El viaje tuvo un comienzo extraño. Habíamos cogido un avión desde Madrid a Hondarribia a unas horas intempestivas. Era tan temprano que, o no me fijé, o el alcalde aun no había puesto las calles de Madrid. Sin saber muy bien cómo, me encontraba sentado en un autobús dirección a San Sebastián. Cuando desperté, estaba al pie de un camino que debía conducirnos a un albergue en lo alto del Monte Ulía.
El ascenso al Monte Ulia se convirtió en un infierno. Me sentía como cuando de niño mi madre me obligaba a vestirme y a desayunar para ir al colegio. Tenía sueño y no quería caminar, estaba frustrado porque mi idea era conocer la ciudad de Donosti, sus calles, playas y edificios emblemáticos, no completar una ruta por el campo. Además, el peso de la mochila que colgaba de mi espalda parecía aumentar con cada paso.
Como es costumbre en este tipo de situaciones, comencé a maldecir: ¿de quién había sido la idea de montar un albergue en lo alto de un cerro? Estaba tan entretenido blasfemando que desaproveché la oportunidad de contemplar la belleza natural que me rodeaba. Sólo quería llegar al albergue y dejar la mochila.
Realmente no recuerdo cuánto tiempo invertimos en el ascenso pero a mí me pareció eterno, me hice un poco más viejo. Al fin habíamos llegado al albergue, podría dejar el macuto y tirarme en la cama como una alfombra persa. Con los ojos de emoción que solía poner Heidi cuando se encontraba con su abuelito, corrí hasta la entrada del albergue para comprobar con furia que estaba cerrado. Lancé un graznido que ahuyentó a todas las aves del monte. Este no era un buen comienzo.
Dicen que del amor al odio no hay más que un paso; lo mismo debo decir del odio a la depresión. Después de haber proferido toda clase de improperios con toda la ira que pude acumular, me derrumbé como un niño chico. Saqué el cuaderno de notas para ver cuál era el albergue más cercano y comprobé con desazón que se encontraba al otro extremo de la ciudad. Me bloqueé.
Los dioses debieron escuchar mis plegarias porque me enviaron par de ángeles, bueno, en realidad me mandaron a una pareja de asturianos que se habían encontrado con el mismo panorama que nosotros. Me acerqué a ellos por si conocían algún lugar más próximo donde poder descansar. Me aconsejaron justamente el albergue que acababa de ver en mi cuaderno. Ya que no había mucho más que hacer, pusimos en común nuestras protestas contra este mundo injusto y al despedirnos soltaron la pregunta del millón: ¿queréis que os acerquemos al otro albergue en coche?

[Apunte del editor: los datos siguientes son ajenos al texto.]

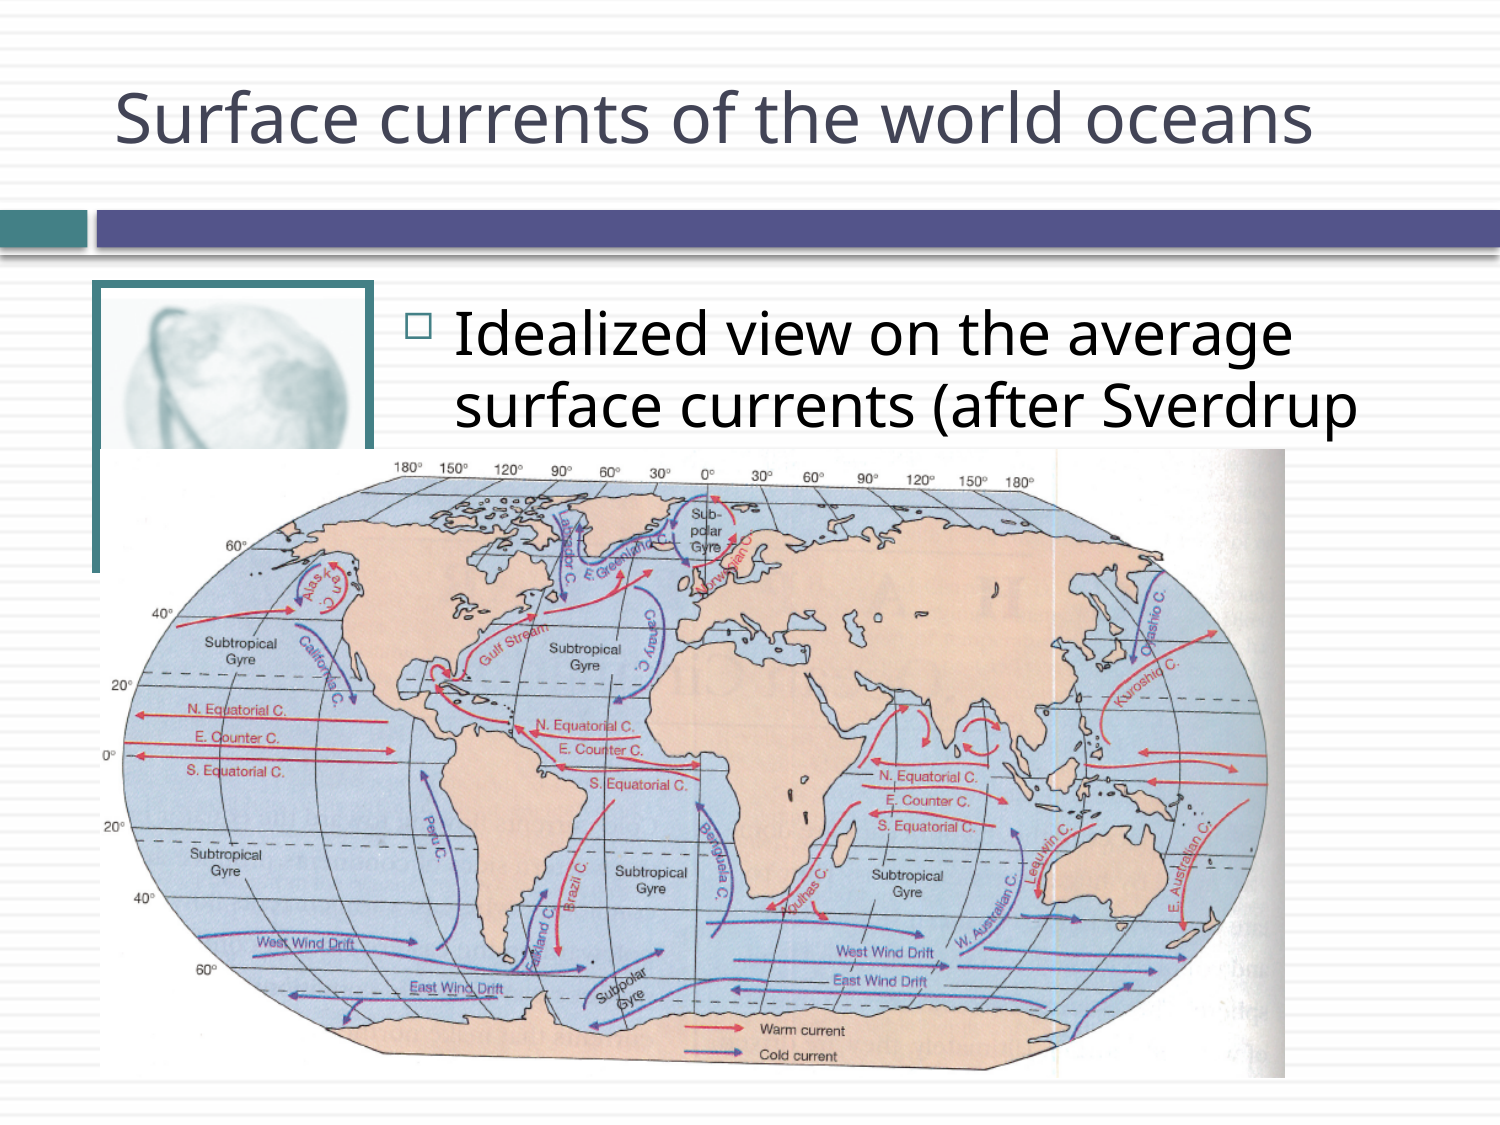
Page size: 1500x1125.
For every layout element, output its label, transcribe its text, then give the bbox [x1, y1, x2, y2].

picture [100, 288, 1285, 1078]
title Surface currents of the world oceans [99, 44, 1425, 188]
list Idealized view on the average surface currents (after Sverdrup 1942). [387, 287, 1438, 1013]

Esto empezaba a cambiar. Aunque nuestro primer contacto con la ciudad de San Sebastian había sido un poco áspero, parecía que las cosas se iban suavizando. El descenso en coche me supo a gloria divina. En quince minutos, había pasado de la desesperación a la alegría de estar en la puerta de un albergue en el que poder descansar un rato.
Nos despedimos de la amable pareja de asturianos dándoles las gracias y entramos en el albergue. El destino nos estaba esperando disfrazado de sota de bastos. Reservamos una magnífica habitación compartida, entregamos nuestros carnets de alberguistas internacionales y fue en ese momento cuando el destino aprovechó para descargar su garrote contra nuestras cabezas: los carnets habían caducado.
Un nuevo problema se añadía a la lista de desdichas que habíamos estrenado por la mañana. Convencimos al recepcionista para que nos permitiese dejar las mochilas en el albergue y nos dirigimos al Ayuntamiento de San Sebastian. Así escrito parece que todo fue como la seda, pero no. No conocíamos la ciudad y estuvimos yendo de un sitio a otro hasta que dimos con el consistorio. Por suerte llegamos antes de que cerrasen y pudimos sacarnos el carnet de alberguista. Retorno al albergue.
La mañana se había pasado volando y ya era la hora de comer. Yo sólo quería dormir. Me arrastré a la habitación, una de esas que se comparten con diez personas y que tienen más pinta de casa del Gran Hermano que de alojamiento.
Nuestros compañeros de habitación tenían pinta de haber dormido lo suyo y estaban derrochando energía como si fueran un colectivo de niños hiperactivos con sobredosis de cafeína. Me dio igual, me metí en el sobre y antes de que mi cabeza tocase la almohada ya me había quedado dormido. Fue un inicio de viaje más duro de lo que había pensado, aun así mereció la pena.